Испытания показывали, что этот препарат способен бороться с широким спектром вирусов и при этом менее токсичен, чем его аналоги. Оставалось только подобрать болезни, против которых новое средство было бы наиболее эффективно. Для начала Панич решил запатентовать рибавирин как лекарство от герпеса и гриппа. Но Управление по контролю за продуктами питания и лекарственными средствами (Food and Drug Administration, FDA), одобрение которого необходимо для производства и продажи лекарства в США, было иного мнения. Там решили, что герпес и грипп здесь ни при чем, и предложили поработать над аэрозолем для лечения болезней дыхательных путей. Паничу это не понравилось, но спорить было бесполезно. Решив, что победное шествие рибавирина должно начаться с государств, где требования к медикаментам менее строги, он отправился в Мексику и там без особого труда зарегистрировал препарат как средство от гриппа и герпеса. В 1975 году лекарство появилось в мексиканских аптеках под именем "вилона"».

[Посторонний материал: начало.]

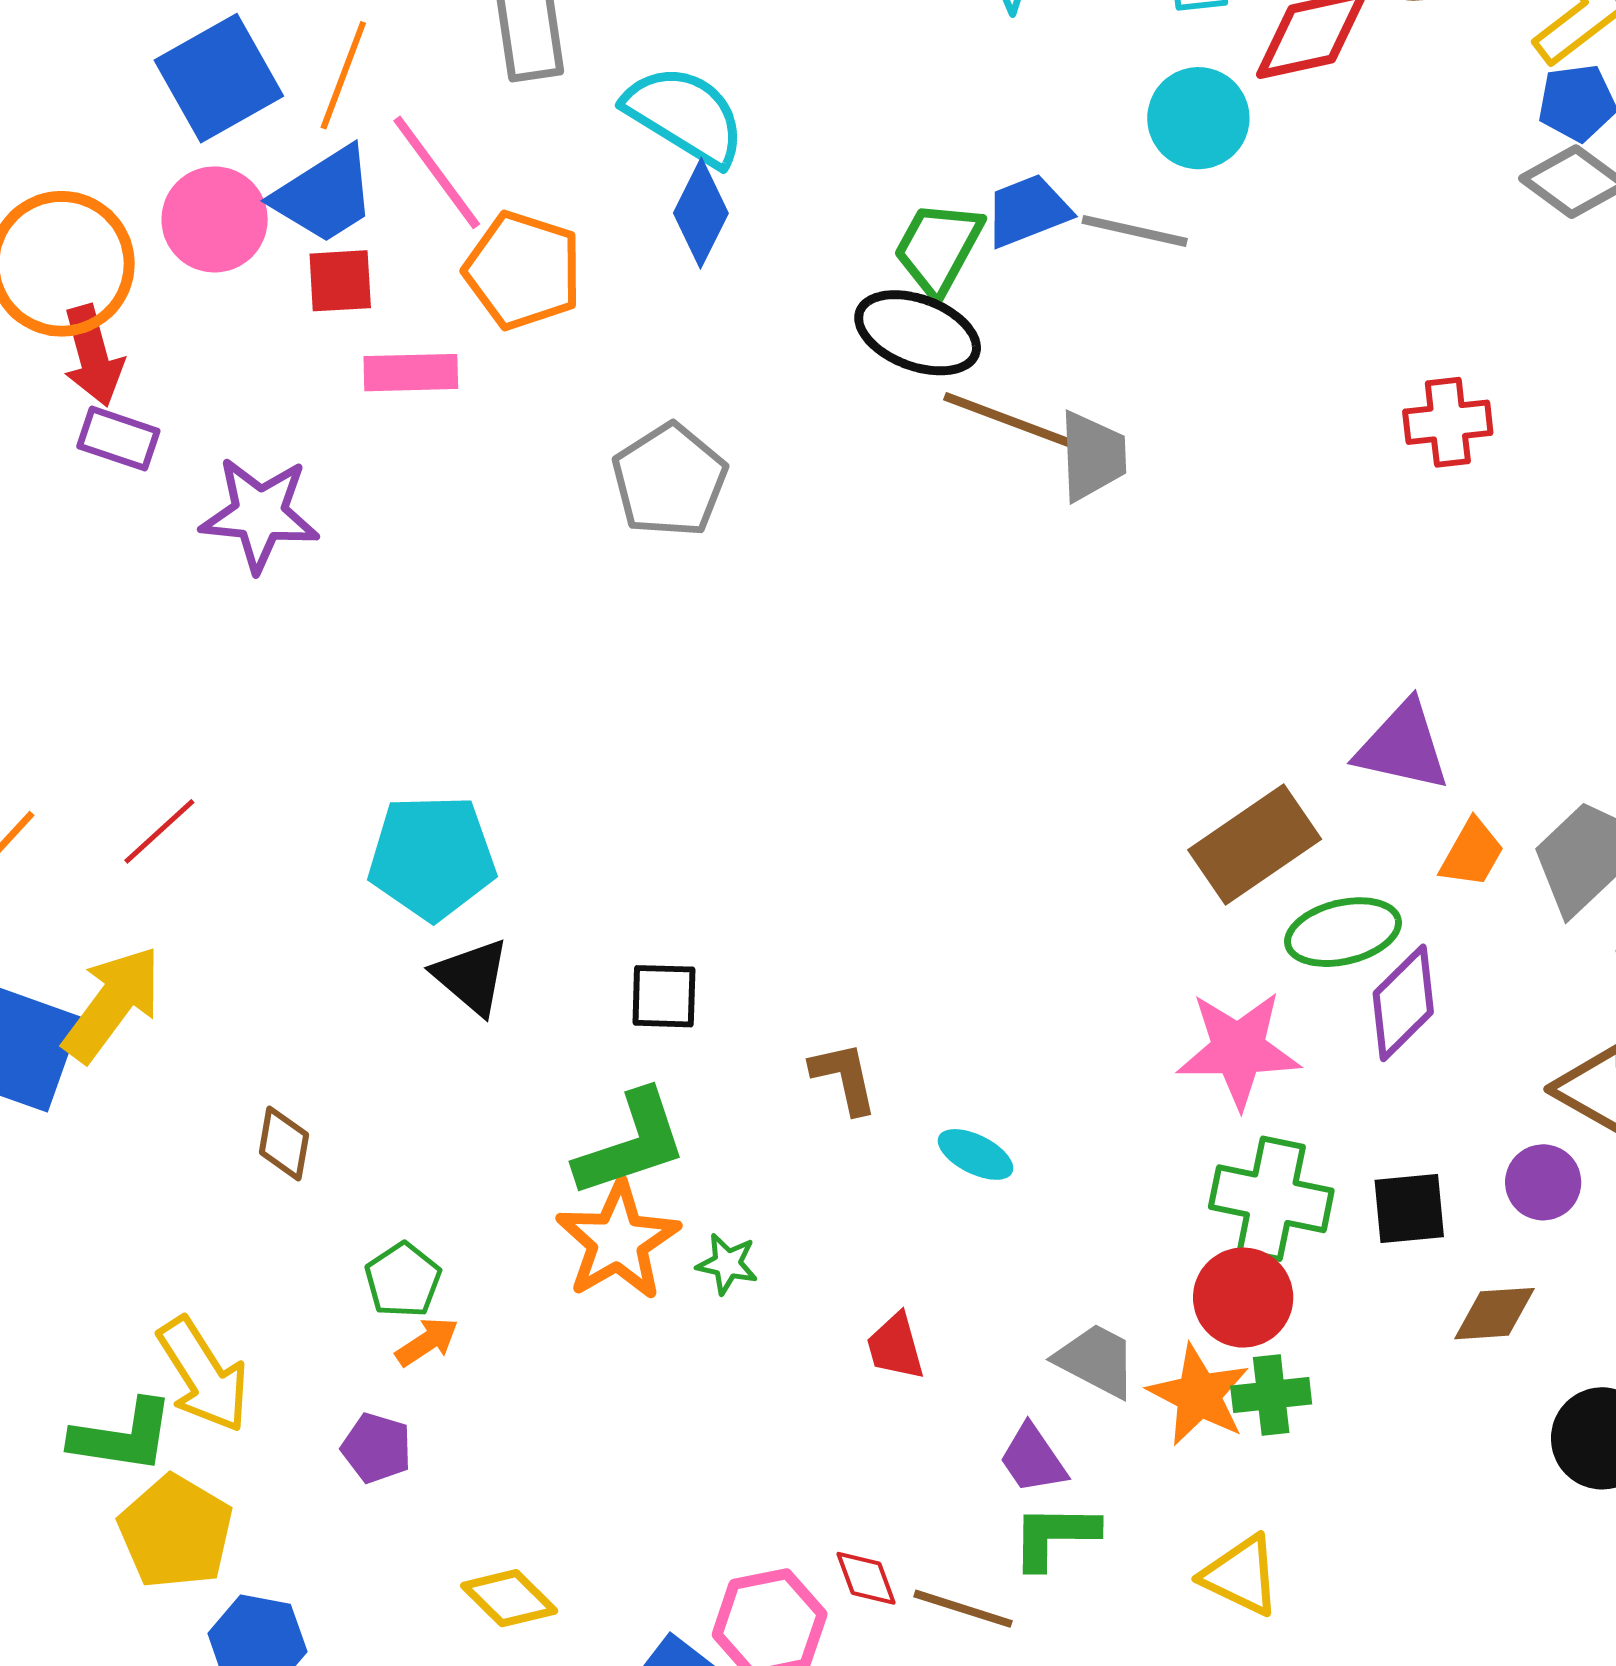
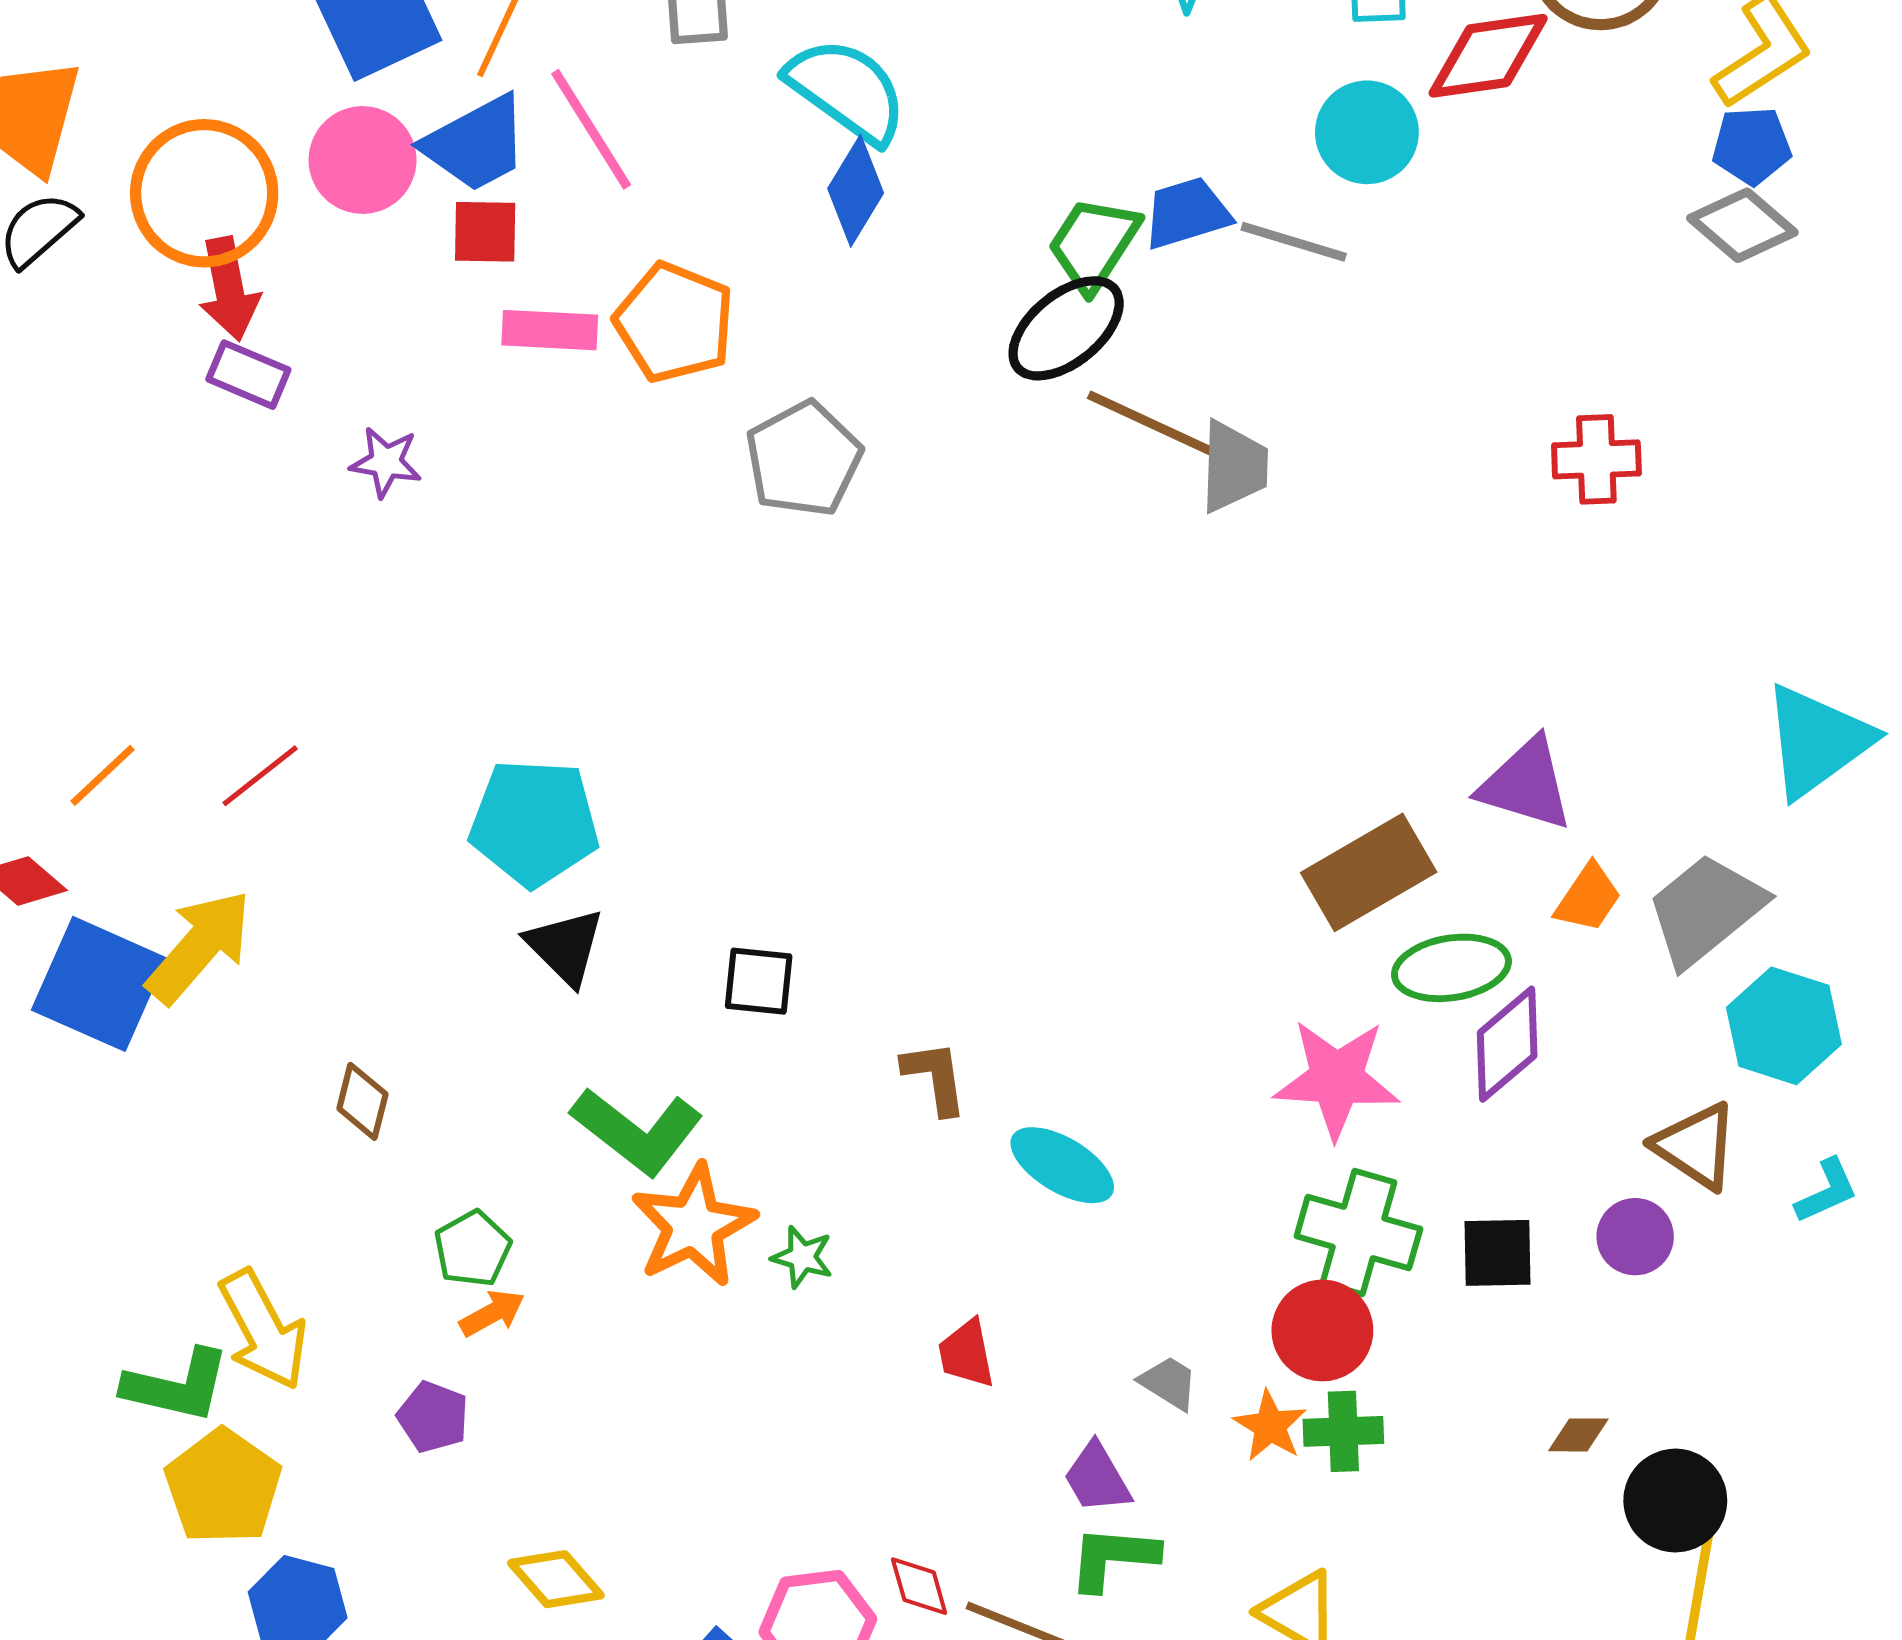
orange pentagon: (523, 270) -> (674, 322), moved
black ellipse: (918, 333) -> (1066, 328), turned -64
purple star: (260, 514) -> (386, 462), size x0.6
green L-shape: (631, 1144) -> (637, 1131), moved, turned 52
cyan ellipse: (976, 1154) -> (1062, 1165), size x1.4
brown diamond: (1494, 1314) -> (1578, 1435), moved, size x0.7
gray trapezoid: (1096, 1360) -> (1169, 1383), size x0.7
orange star: (1199, 1395) -> (1270, 1426), size x0.7

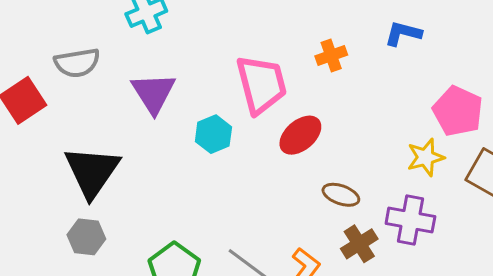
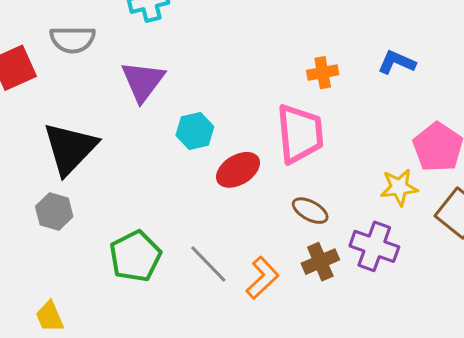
pink trapezoid: (261, 84) -> (300, 134), moved
red ellipse: (300, 135) -> (238, 170), moved

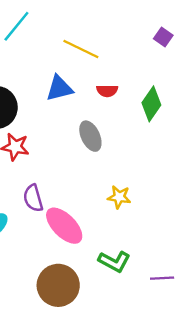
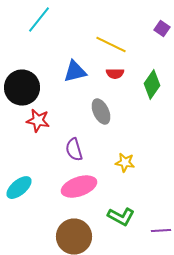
yellow line: (81, 49) -> (111, 45), moved
purple semicircle: (33, 198) -> (74, 150), moved
pink ellipse: (64, 226) -> (79, 187), turned -64

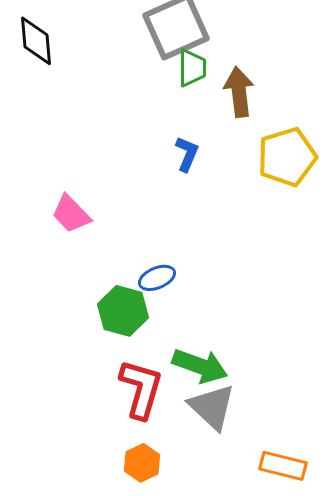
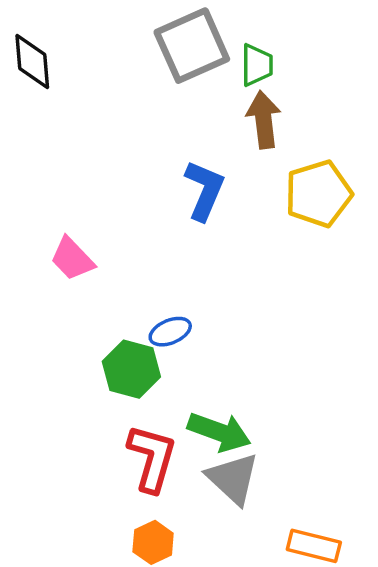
green trapezoid: (192, 68) -> (257, 65), moved
blue L-shape: (187, 154) -> (204, 190), size x1.5

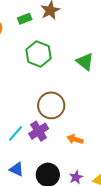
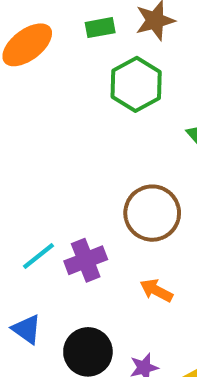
green hexagon: (38, 54) -> (136, 84), moved
brown circle: (51, 105) -> (152, 213), moved

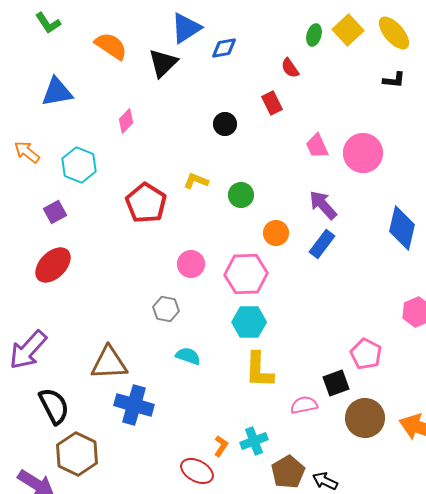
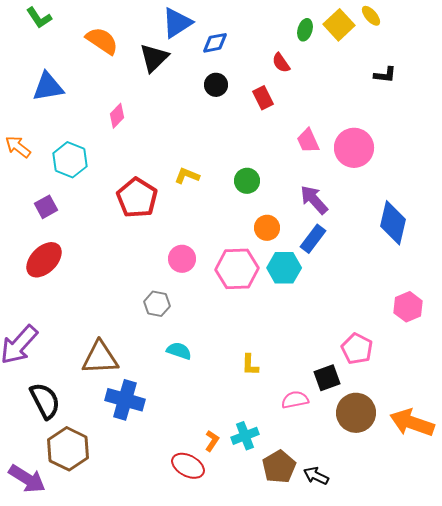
yellow ellipse: (394, 33) -> (371, 16), moved, size x0.6
black circle: (225, 124) -> (216, 85), moved
green circle: (241, 195) -> (247, 181), moved
cyan hexagon: (249, 322) -> (284, 268), moved
yellow L-shape: (259, 370) -> (250, 365), size x0.6

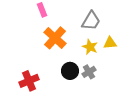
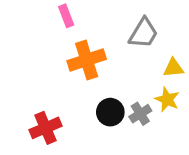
orange cross: (55, 38) -> (87, 60), turned 30
yellow star: (90, 47) -> (167, 99), moved

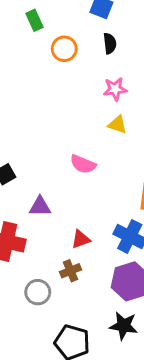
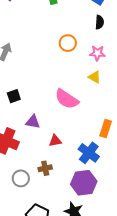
orange circle: (64, 49) -> (68, 43), moved
pink semicircle: (83, 164) -> (67, 99), size x1.4
red triangle: (81, 239) -> (55, 141), moved

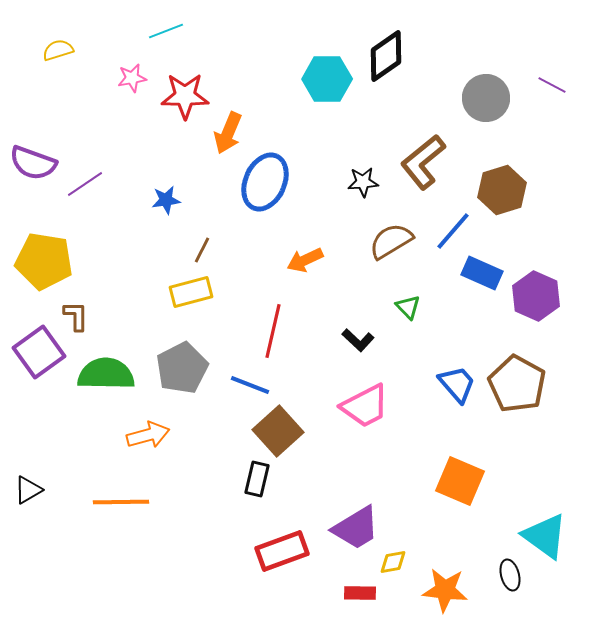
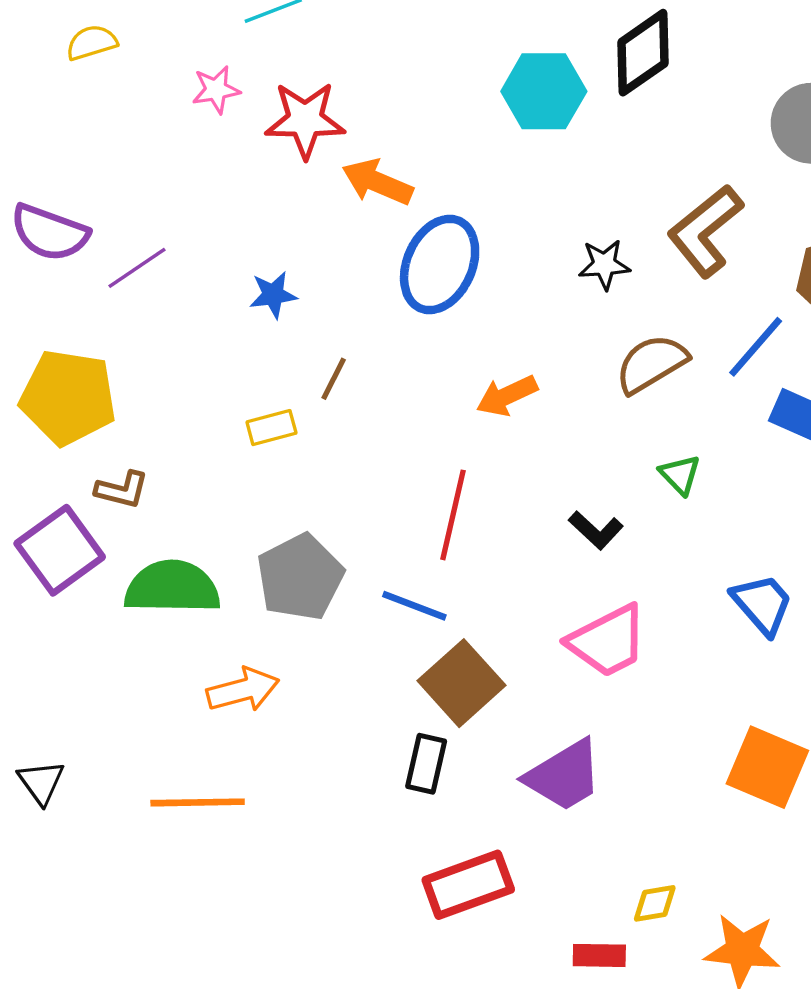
orange arrow: (228, 133) -> (377, 182), turned 90
yellow rectangle: (191, 292) -> (271, 428), moved, size x0.7
brown L-shape: (76, 316) -> (122, 490), turned 104
black triangle: (28, 490) -> (41, 782), turned -36
purple trapezoid: (356, 528) -> (564, 776), moved

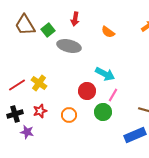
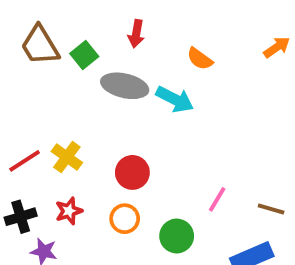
cyan arrow: (105, 74) -> (175, 99), moved
red circle: (87, 91) -> (132, 172), moved
pink line: (113, 95) -> (217, 199), moved
green circle: (103, 112) -> (177, 236), moved

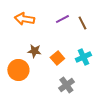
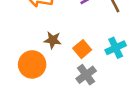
gray cross: (66, 85) -> (86, 75), moved

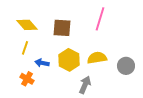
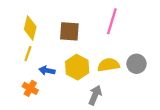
yellow diamond: (27, 25) -> (30, 28), turned 55
gray circle: (126, 66) -> (136, 64), moved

Рибавирин так и остался одним из самых известных препаратов компании, хотя с ним связано несколько скандалов, в суть которых мы сейчас не будем вдаваться. Панич активно занимался также политикой и даже сумел побыть некоторое время (1992–1993 годы) премьер-министром Югославии (это было еще до ее распада), причем очень конфликтовал с президентом Слободаном Милошевичем.
«…Случай представился в 1992 году, после того как в апреле Сербия и Черногория объявили, что создают новую федеративную республику – ее президент Добрица Косич предложил Милану Паничу возглавить правительство. Так он стал премьер-министром Югославии – вопреки предостережениям госсекретаря Джеймса Бейкера, который считал, что Панича "съедят заживо", несмотря на болезнь второй его жены Салли (у нее был рак) и с согласия президента Сербии Слободана Милошевича. 14 июля 1992 года Милан Панич принял присягу, прочитав ее текст на сербском с сильным акцентом, а в конце добавил по-английски: "И да поможет мне Бог"… Западные политики были уверены, что Панич – человек Милошевича и будет его прикрывать, добиваясь признания Югославии в качестве респектабельного переговорщика. Югославские патриоты опасались, что Панич станет проводить политику, выгодную Западу. Тем более что он по особому разрешению Госдепа США остался американским гражданином, хотя Конституция США запрещает американцам занимать государственные посты в других странах.